Struggle/Pain: This is the reason they are seeing us as patients and can vary from chronic low back pain to acute ACL reconstruction. Regardless, it will be challenging, unpleasant, and scary.
Perseverance/Endurance: The only way to get through a challenging adversity is by taking it one day and step at a time. Some issues can take the better half of a year or longer to resolve or before the patient can return back to playing a sport. This can seem like a prison sentence to most. To have a successful outcome, both the patient and the provider need to have patience and trust the process. This experience is crucial for character and strength development.
Character/Strength: Character and strength are what emerge from enduring and persevering the struggle.
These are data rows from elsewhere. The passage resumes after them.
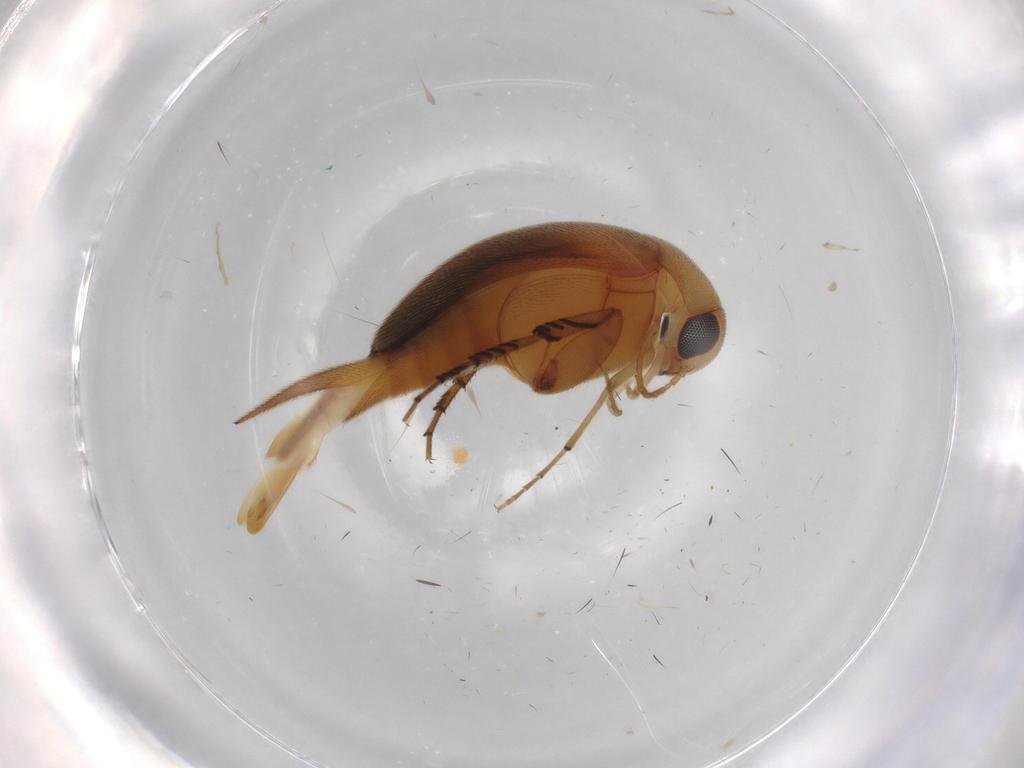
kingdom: Animalia
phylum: Arthropoda
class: Insecta
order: Coleoptera
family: Mordellidae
For a chronic pain patient, it may be trust in their own ability to take care of themselves and knowing they are able to have an active life. For the athlete after an ACL reconstruction, it may be heightened sense of body awareness and ways to mitigate future injury. For all, it is the power of knowing they were able to get through it. And all this will feed their previous baseline hope and better prep them for the next flare-up, injury, season, training block, etc.
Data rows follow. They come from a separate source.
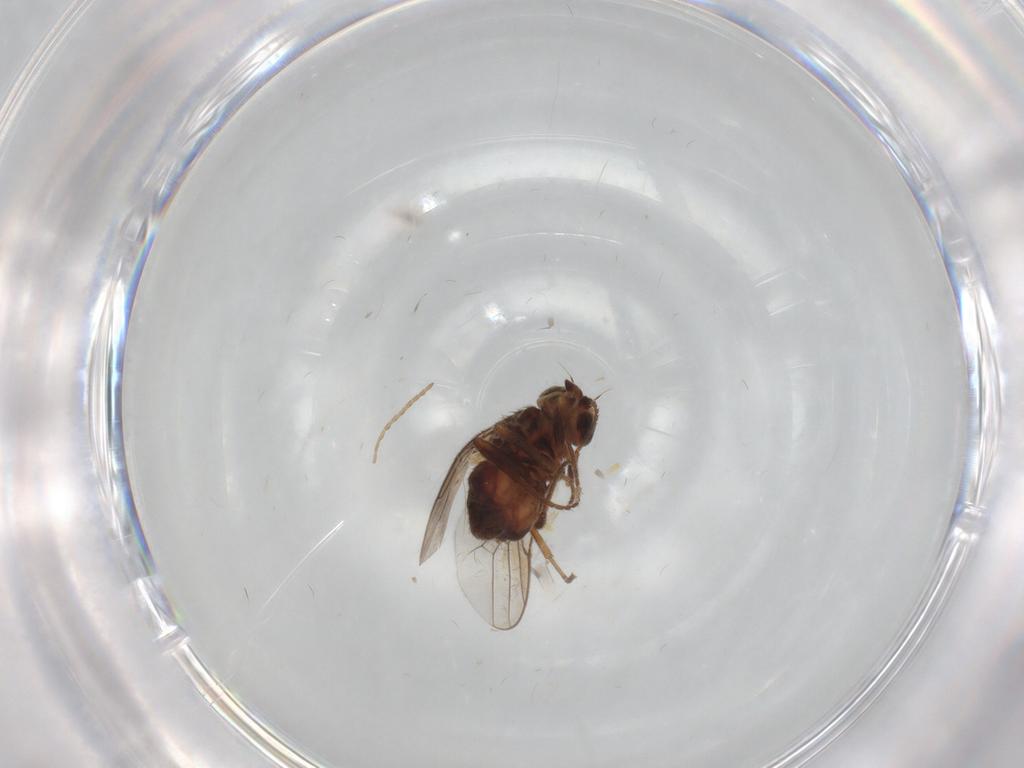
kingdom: Animalia
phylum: Arthropoda
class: Insecta
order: Diptera
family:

Though the circle sounds good, we must be aware of the possible consequences of a failed struggle. Either one of two things may happen: 1) the individual learns valuable lessons from “what went wrong” and is able to apply them to future situations, thus actually strengthening their character and hope; or 2) the negative experience feeds into the next struggle, decreasing hope and creating a larger adversity (“making a mountain out of a mole hill”). For example, a chronic pain patient who failed multiple courses of physical therapy and other medical interventions previously may have weakened armor when dealing with a new injury or pain flare-up. This MUST be considered when working with a patient and may require adjusting the treatment plan accordingly.
The Circle of Hope is a powerful weapon helping us fight our battles. Each battle we face, endure, and survive strengthens us for the next one. Because there will always be the next battle, struggle, injury, adversity, etc. The goal isn’t to avoid them (impossible!) but to be ready for them.
As we oftentimes say in the Army, “EMBRACE THE SUCK!” It will spit out a better version of you on the other side.